Steve Hilton: Pay bankers the same as civil servants

Media caption,

Steve Hilton says banking bosses should be paid no more than people at the top of the civil service.

He was often lightly teased for his habit of wandering around 10 Downing Street in socks, jeans and a t-shirt, but Steve Hilton was the man widely credited with bringing plenty of fresh air to the stuffy world of Whitehall.

Studiously anti-establishment, he left the job of Prime Minister's director of strategy in 2012 and now works in suitably laid back California.

His wife, Rachel Whetstone, has just taken over as the director of communications and public policy at Uber after holding a similar role at Google.

Mr Hilton's company, Crowdpac, collects data on politicians in the US to help people fathom where they stand "on the big issues".

It is, Crowdpac says, nothing less than the "new politics".

'Obscene' amounts of money

Mr Hilton is in the UK to talk about his new book, More Human, about what he says is the untrammelled growth of a political, business and media elite that he argues locks the ordinary voter out of the process of decision making.

And that leaves the public without access to the levers of power. And very frustrated, particularly when they see what he describes as the "obscene" amounts of money paid to people at the top of businesses.

If you take the role of business in society, this frustration is dangerous, Mr Hilton argues, as it leads to an "anti-business" agenda.

"We should all be pro-business because it is in all our interests that business succeeds," he tells me.

"The question is what kind of business do we want to see?

"When you see the behaviour of some of the big businesses that reward their bosses excessively while screwing their suppliers and exploiting their customers and giving the kind of service that drives people mad.

"The kind of businesses that end up with those bad effects are businesses that feel they are completely unaccountable, they don't face proper competition, they try and advance their agendas not through designing better products and services for people but by using lobbying and lawyers and access to the levers of power.

"These businesses have in effect become private sector bureaucracies. Not like the risk taking entrepreneurial businesses that we should all want to see."

'Aggressive action' required

Mr Hilton's particular ire is reserved for Britain's largest banks.

"The banks are a perfect example of the problem. You have a very small number of big companies with a global impact that have become totally unaccountable.

"What you saw after the financial crash was the same people who worked in the banks then coming into the government to advise [on] how to respond to the crash.

"So it is no wonder that the response to the crash missed any opportunity to reform this sector, to do anything serious about introducing any element of competition.

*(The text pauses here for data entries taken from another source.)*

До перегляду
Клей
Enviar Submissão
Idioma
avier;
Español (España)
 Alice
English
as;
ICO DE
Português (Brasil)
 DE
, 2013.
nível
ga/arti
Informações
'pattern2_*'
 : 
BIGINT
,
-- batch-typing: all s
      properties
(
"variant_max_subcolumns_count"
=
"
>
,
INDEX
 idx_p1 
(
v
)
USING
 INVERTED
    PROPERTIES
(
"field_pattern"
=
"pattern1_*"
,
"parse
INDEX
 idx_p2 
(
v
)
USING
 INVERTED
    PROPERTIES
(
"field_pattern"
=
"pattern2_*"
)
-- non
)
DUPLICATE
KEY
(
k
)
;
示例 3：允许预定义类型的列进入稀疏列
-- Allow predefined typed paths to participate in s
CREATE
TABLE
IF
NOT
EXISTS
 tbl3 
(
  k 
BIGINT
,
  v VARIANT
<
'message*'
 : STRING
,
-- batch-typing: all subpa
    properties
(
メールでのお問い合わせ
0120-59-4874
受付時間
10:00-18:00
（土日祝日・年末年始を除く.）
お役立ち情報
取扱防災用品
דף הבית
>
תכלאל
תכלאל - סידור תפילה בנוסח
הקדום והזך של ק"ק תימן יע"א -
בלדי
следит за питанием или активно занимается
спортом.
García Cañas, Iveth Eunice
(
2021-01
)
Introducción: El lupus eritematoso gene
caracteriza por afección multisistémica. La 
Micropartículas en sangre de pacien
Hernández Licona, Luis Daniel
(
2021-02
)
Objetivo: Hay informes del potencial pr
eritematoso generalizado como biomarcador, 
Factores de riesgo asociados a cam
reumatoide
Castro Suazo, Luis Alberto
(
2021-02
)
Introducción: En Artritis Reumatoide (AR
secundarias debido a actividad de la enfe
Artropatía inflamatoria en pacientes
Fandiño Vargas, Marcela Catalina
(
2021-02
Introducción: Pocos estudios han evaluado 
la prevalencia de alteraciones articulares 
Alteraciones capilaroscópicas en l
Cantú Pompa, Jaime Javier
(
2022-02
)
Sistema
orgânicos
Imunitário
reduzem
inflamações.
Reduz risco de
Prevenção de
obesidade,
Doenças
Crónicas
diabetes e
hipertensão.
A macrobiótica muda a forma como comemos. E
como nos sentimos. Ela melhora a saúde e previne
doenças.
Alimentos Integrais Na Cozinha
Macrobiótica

"It is a really good example of the way that the levers of power in the economy in certain sectors have been grasped by a tiny number of insiders. We need really aggressive action to deal with this."

Radical proposal

And here he proposes a policy prescription that is certainly radical.

For any business that relies on the implicit backstop of state funding should they fail - which he says the largest banks do - then the top executives should be paid no more than the upper echelons of the civil service.

It is an idea was first floated by Nasim Taleb, the author of The Black Swan, and would mean multi-million pound pay packages being reduced to between £100,000 and £200,000.

"If you are a company that requires bailing out should you go wrong, then you should be considered part of the public sector and the pay of your executives should be capped at the same levels as the civil service pay levels.

"That would be a powerful incentive.

"They [the banks] might decide to split themselves up or we could do that forcibly.

"The goal here is to create a much more secure financial system where you don't have these giant companies that pose a threat to the whole economy."

He also wants the competition authorities to become much more intrusive, whether it's in banking or one of his other bête noires, the supermarket sector, which he says does not act in the best interests of consumers or suppliers.

"I think the competition authorities need to be much more aggressive generally and specifically where you have a concentration of power," he said.

"They should be using their powers to make the market more competitive, now whether that is breaking them [banks or supermarkets] up or other means is for others to debate."

And he encourages David Cameron, his former boss, to go further than he did in his first term as Prime Minister.

"Yes [he should go further], I think it is very clear where his heart lies.

"He is very much a champion of small businesses and the entrepreneur. I hope that will be carried through into a policy agenda that really makes a difference.

"The system ought to be geared to help the insurgents and not to protect the insiders."